I don’t know what to do.

I asked him why he had to preserve this place as is. He just smiles.

I don’t know how I’m going to mail this. There’s no post office, no police station, no local administration that I recognize. The village is too small and nobody will talk to me. They act like I’m just another Coreano passing through. I haven’t seen that bus since coming here. And the public phone doesn’t work anymore.

What am I going to do? Shiang.

“What are you writing?”

“A letter. To Hyojin.”

“We have no post office.”

“How did you send your postcard?”

“I went to the next town. It took half a day to walk there.”

“Is there a bus? A bike?”

“I hope you put that pen back on the living room bookcase. Are you staying longer? I’m fine, as you can see.”

Jungmin finds it impossible to argue with his logic. Unless he overstays his visa, which he hasn’t yet, there is no law being broken, no charge to file. No reason to drag him back to Korea. Or even argue with him.

Gunnie refuses to accept Jungmin’s thick envelope of cash, both Chilean and American. He pushes it away from himself, back to Jungmin, who leaves it on the kitchen counter when Gunnie isn’t looking. They walk in silence to the road where the bus had come, a week ago.

“You better get going if you want to reach the next town by this afternoon.”

“Take care of yourself. Come home soon.”

“Have a safe trip back.”

On top of the hill before the road disappears from the village for good, Jungmin turns. Far away, Gunnie is still standing. He waves. All is well. Jungmin waves back.

Jungmin feels sick, physically nauseous, and terrified. He has failed, his friend will be here all alone, and all is not well.

It will be a long time before he forgives himself.

On the bus, Jungmin sits uncomfortably in the dimness, trying to go to sleep.

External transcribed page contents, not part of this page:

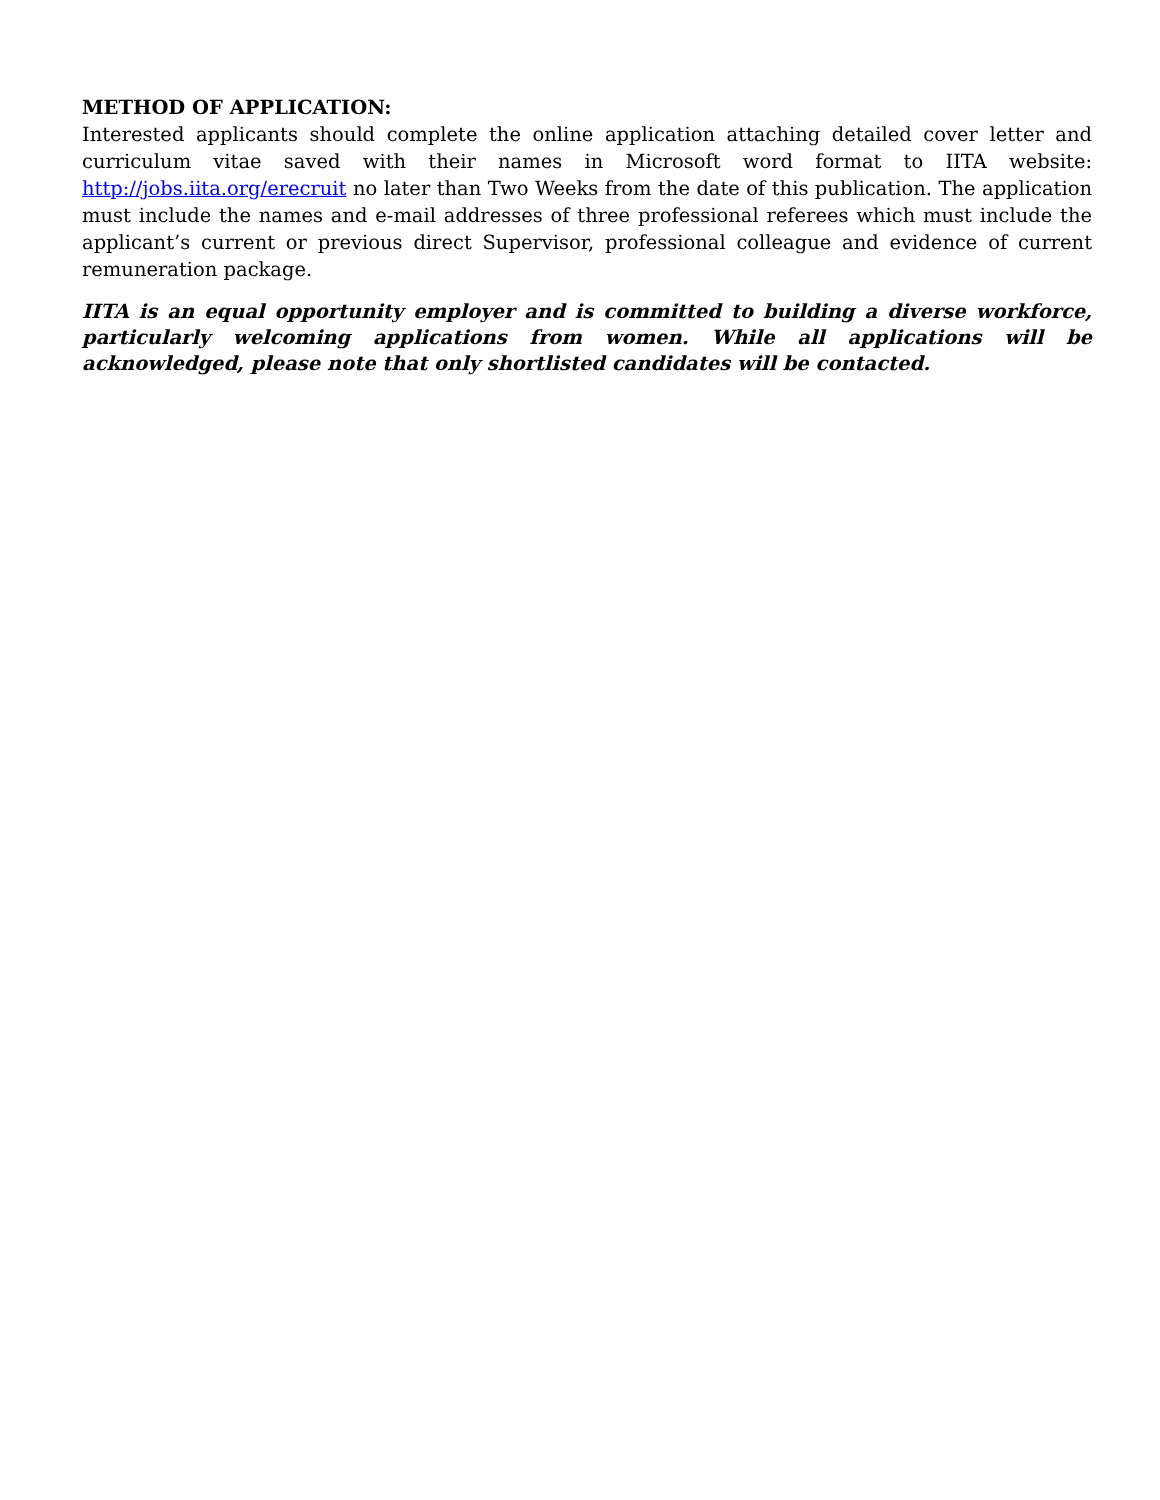METHOD OF APPLICATION:
Interested applicants should complete the online application attaching detailed cover letter and curriculum vitae saved with their names in Microsoft word format to IITA website: http://jobs.iita.org/erecruit no later than Two Weeks from the date of this publication. The application must include the names and e-mail addresses of three professional referees which must include the applicant’s current or previous direct Supervisor, professional colleague and evidence of current remuneration package.
IITA is an equal opportunity employer and is committed to building a diverse workforce, particularly welcoming applications from women. While all applications will be acknowledged, please note that only shortlisted candidates will be contacted.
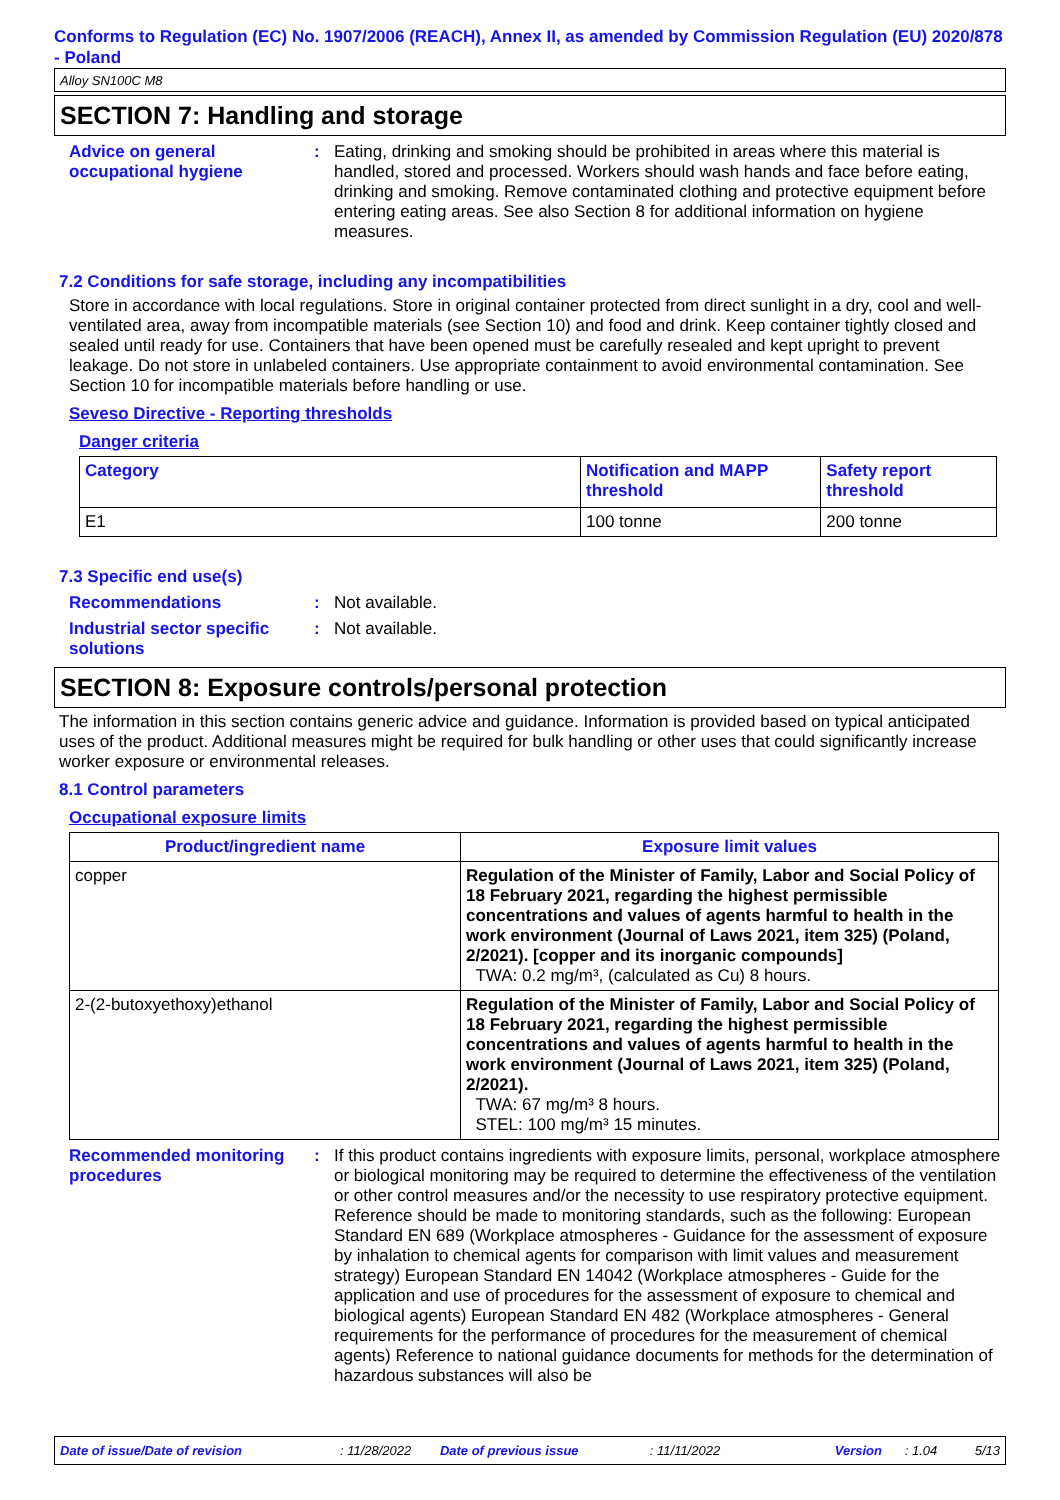Conforms to Regulation (EC) No. 1907/2006 (REACH), Annex II, as amended by Commission Regulation (EU) 2020/878 - Poland
Alloy SN100C M8
SECTION 7: Handling and storage
Advice on general occupational hygiene
: Eating, drinking and smoking should be prohibited in areas where this material is handled, stored and processed. Workers should wash hands and face before eating, drinking and smoking. Remove contaminated clothing and protective equipment before entering eating areas. See also Section 8 for additional information on hygiene measures.
7.2 Conditions for safe storage, including any incompatibilities
Store in accordance with local regulations. Store in original container protected from direct sunlight in a dry, cool and well-ventilated area, away from incompatible materials (see Section 10) and food and drink. Keep container tightly closed and sealed until ready for use. Containers that have been opened must be carefully resealed and kept upright to prevent leakage. Do not store in unlabeled containers. Use appropriate containment to avoid environmental contamination. See Section 10 for incompatible materials before handling or use.
Seveso Directive - Reporting thresholds
Danger criteria
| Category | Notification and MAPP threshold | Safety report threshold |
| --- | --- | --- |
| E1 | 100 tonne | 200 tonne |
7.3 Specific end use(s)
Recommendations : Not available.
Industrial sector specific solutions
: Not available.
SECTION 8: Exposure controls/personal protection
The information in this section contains generic advice and guidance. Information is provided based on typical anticipated uses of the product. Additional measures might be required for bulk handling or other uses that could significantly increase worker exposure or environmental releases.
8.1 Control parameters
Occupational exposure limits
| Product/ingredient name | Exposure limit values |
| --- | --- |
| copper | Regulation of the Minister of Family, Labor and Social Policy of 18 February 2021, regarding the highest permissible concentrations and values of agents harmful to health in the work environment (Journal of Laws 2021, item 325) (Poland, 2/2021). [copper and its inorganic compounds] TWA: 0.2 mg/m³, (calculated as Cu) 8 hours. |
| 2-(2-butoxyethoxy)ethanol | Regulation of the Minister of Family, Labor and Social Policy of 18 February 2021, regarding the highest permissible concentrations and values of agents harmful to health in the work environment (Journal of Laws 2021, item 325) (Poland, 2/2021). TWA: 67 mg/m³ 8 hours. STEL: 100 mg/m³ 15 minutes. |
Recommended monitoring procedures
: If this product contains ingredients with exposure limits, personal, workplace atmosphere or biological monitoring may be required to determine the effectiveness of the ventilation or other control measures and/or the necessity to use respiratory protective equipment. Reference should be made to monitoring standards, such as the following: European Standard EN 689 (Workplace atmospheres - Guidance for the assessment of exposure by inhalation to chemical agents for comparison with limit values and measurement strategy) European Standard EN 14042 (Workplace atmospheres - Guide for the application and use of procedures for the assessment of exposure to chemical and biological agents) European Standard EN 482 (Workplace atmospheres - General requirements for the performance of procedures for the measurement of chemical agents) Reference to national guidance documents for methods for the determination of hazardous substances will also be
Date of issue/Date of revision: 11/28/2022 Date of previous issue: 11/11/2022 Version: 1.04 5/13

It is deep into night. In his mind he broods over his failure, over and over again. There is nothing to report to the consulate, to the university in Santiago, there is nothing he can say to reassure Gunnie’s country parents. He tries to remember what Gunnie is like but he finds his friend is already fading. Stripped of the things that were familiar to them both, Jungmin is forced to see he had no idea what would remain unchanged in Gunnie without the comfort of their beloved university, without the supercharged matrix of their priorities and ambitions in Korea flashing in the spaces between them, or the rice wine, or how everything they knew of each other would dissolve under the gaze of a ghost and a foreign, dry sky in a garden where time was kept at bay. Beyond the window and the highway lights, all Jungmin could see is the passing kilometers of pitch blackness as he is rapidly taken back into the light where he will lose himself in once more.